1st post... so be gentle  :boxer:

Trying to rack up the equipment needed to use REW for full range calibration (not just sub levelling)

I currently have a "Presonus Firestudio 24in 24out" Firewire interface that has phantom power....

Tried to post links but i dont have 5posts yet  but a quick google reveals the specs of each!

And a Shure SM-57 microphone ...

Would this combo be satisfactory to use REW to calibrate full range? I take it i'd still need to pick up an SPL Meter regardless?

Is it relatively taxing to make my old .cal file for my gear would you say?

Hope someone can shed some light!


----------



## EarlK (Jan 1, 2010)

If you are running a Mac , your firewire sound-card won't work with REW .

Also, buy a proper measurement microphone from Cross Spectrum Labs .

See first sticky ( thread ) in this other forum for pricing & contact details .

<> EarlK


----------



## phoenix_rising (May 25, 2011)

Thanks Earl for the reply - I was just wondering why it couldnt work? I see theres all ready a sticky on using the internal soundcard in the Mac Pro so i cant piece together why an upgraded interface wouldnt be sufficient on the mac plaftform?
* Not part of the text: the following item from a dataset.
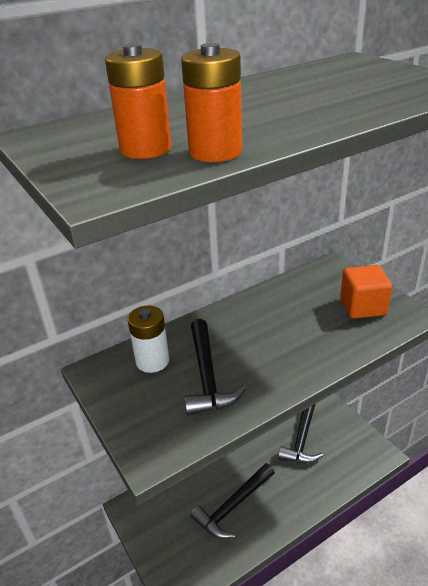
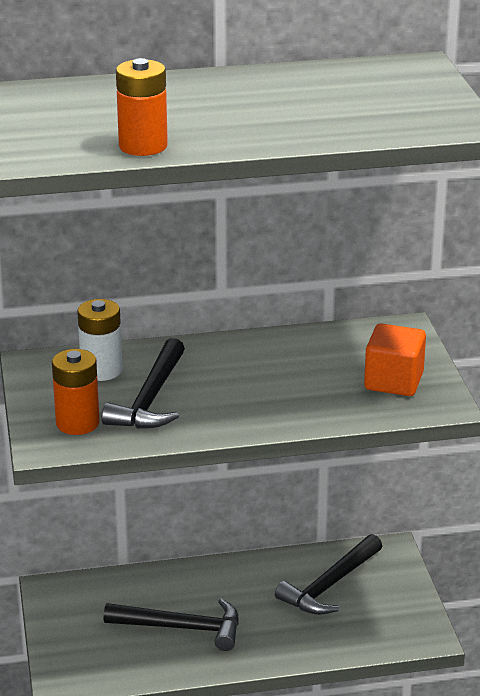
camera: 20 degrees right, 5 degrees down
orange battery [105,43,172,159] -> orange battery moved to [52,349,100,435]
black hammer [190,463,275,539] -> black hammer turned 150 degrees counterclockwise [103,598,239,651]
Are you saying the Shure SM-57 wont work when using REW or that the cross spectrum labs mic would be better?


----------



## EarlK (Jan 1, 2010)

Your Question A :
-( for an answer from JohnM , REWs author ) Use  "Advanced Forum Search" with JohnM ( as "User Name" ) & "Firewire" &"Mac" ( as Keywords ) .

Your Question B :

- Your results won't be believable if you don't use a calibrated, omnidirectional microphone ( which the SM57 is neither of ) . 
- That doesn't mean you can't still have fun measuring things / it just means you'll need to regard your results with a healthy dose of suspicion .

<> EarlK


----------



## phoenix_rising (May 25, 2011)

Ah ok that makes sense... i take the Denon 3805 microphone that comes with it wouldnt be good enough? The Audyssey one thats used for room calibration?


----------



## Theresa (Aug 23, 2010)

Anything but a CALIBRATED measurement mic, not one made for audyssey as that has a built in calibration specifically for audyssey, will work. They aren't that expensive, $50 from Parts Express and a phantom power supply. The one suggested uses the same mic but has much better calibration. I don't know what will work for a Mac Pro though.


----------



## EarlK (Jan 1, 2010)

Here's the typical frequency response of a Shure SM-57 .
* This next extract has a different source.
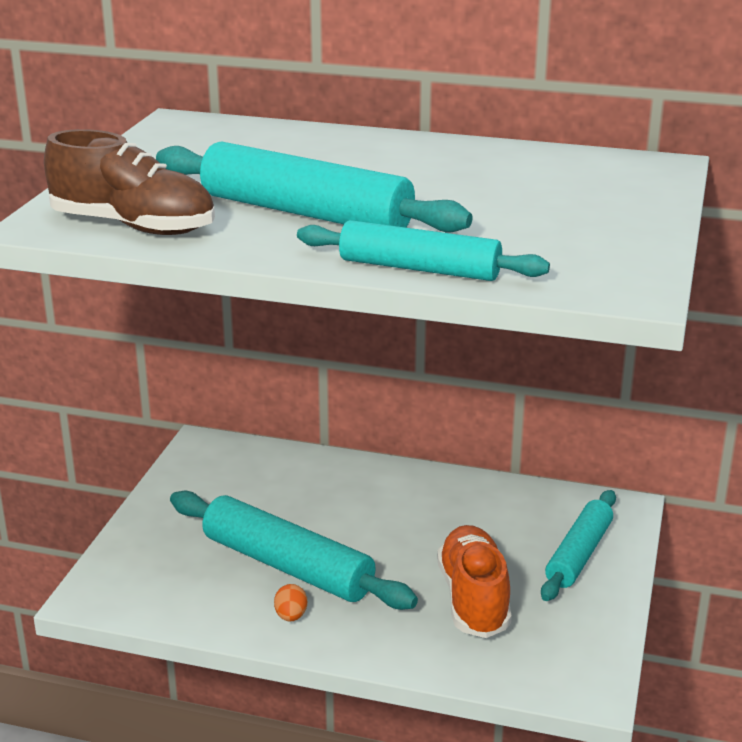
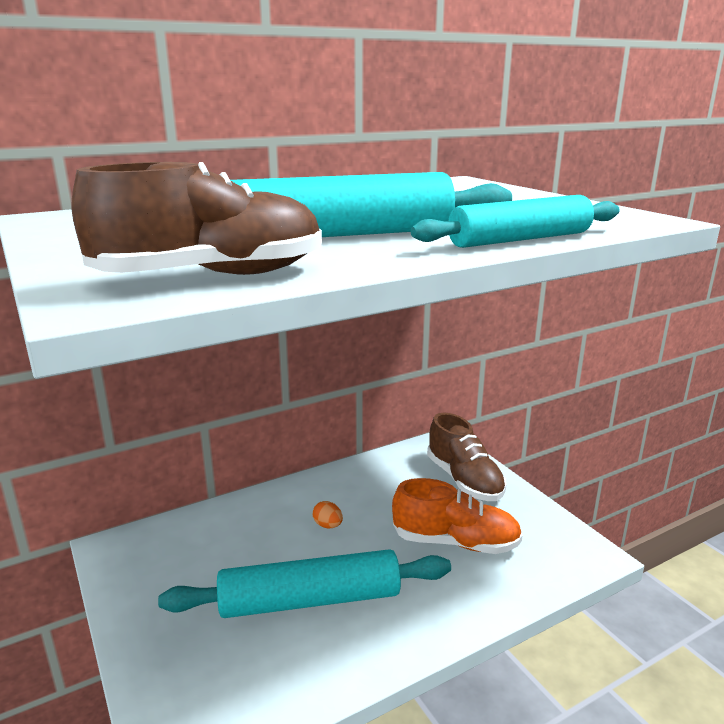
camera: 45 degrees left, 5 degrees down
orange egg [274,584,307,622] -> orange egg moved to [313,501,343,528]
orange shoe [437,525,511,638] -> orange shoe turned 150 degrees clockwise [392,478,523,554]
turquoise rolling pin [541,490,616,601] -> brown shoe [427,413,506,501]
- For those who are clever, one could create a custom Calibration file for this mic that would allow its use ( albeit somewhat limited ) in making measurements within the 50hz - 15KHz range . 
- To create a custom calibration one needs to download any of the available calibration files from THIS PAGE !
- Study the ( text based ) construct/format from any of these .cal files, ( then make a copy ) and enter in your own ( guesstimated ) numbers . 

- A ( directional ) mic used with REW, would exclude some of the room effects ( since the mic isn't omni ) . That rejection ( excluding some of the room ) can have some utility .



phoenix_rising said:


> ,,,snip,,,,i take the Denon 3805 microphone that comes with it wouldnt be good enough? The Audyssey one thats used for room calibration?
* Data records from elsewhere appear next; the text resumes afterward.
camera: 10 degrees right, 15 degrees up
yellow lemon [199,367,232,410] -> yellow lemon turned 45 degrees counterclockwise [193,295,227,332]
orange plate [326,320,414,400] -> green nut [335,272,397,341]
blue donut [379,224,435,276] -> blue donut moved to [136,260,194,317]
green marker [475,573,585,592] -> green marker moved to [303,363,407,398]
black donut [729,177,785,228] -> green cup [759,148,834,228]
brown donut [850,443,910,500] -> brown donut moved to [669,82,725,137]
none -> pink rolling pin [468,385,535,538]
- I guess you mean the following mic ( the DM-S305 ) .









- Denons ( semi ) recommended substitute is the Behringer ECM-8000 .
- See Denons own words ;









Applying some false ( specious ) logic here, one might conclude that you could ( get away with & ) use this Denon test mic with REW ( if you also used & loaded the ECM-8000 calibration file >>> found  HERE !

- Again , without a more accurate calibration file ( such as one that is matched to each individual mic ) your results are going to be more in the realm of, "FAKE but FUN" . 
- Still , it'll be a learning experience for you ! :T

<> EarlK

PS : Calibrate your Macs' internal sound card & then you'll need the appropriate splitter adapters to plug that mic into a single input channel . 
After that you'll discover if your Macs input electronics have enough built-in gain to make that Denon mic useful ( ie; whether or not you can "gain up" the mic to see meter movement within REW ) .


----------



## jinjuku (Mar 23, 2007)

For $170 you could get supported out of the box (so to speak) hardware:

Tascam US144MKII and Behringer ECM 8000 microphone. At least that way you know it will work and if you aren't worried about pinpoint accuracy you can use the standard calibration file for the ECM 8000 floating around out there.


----------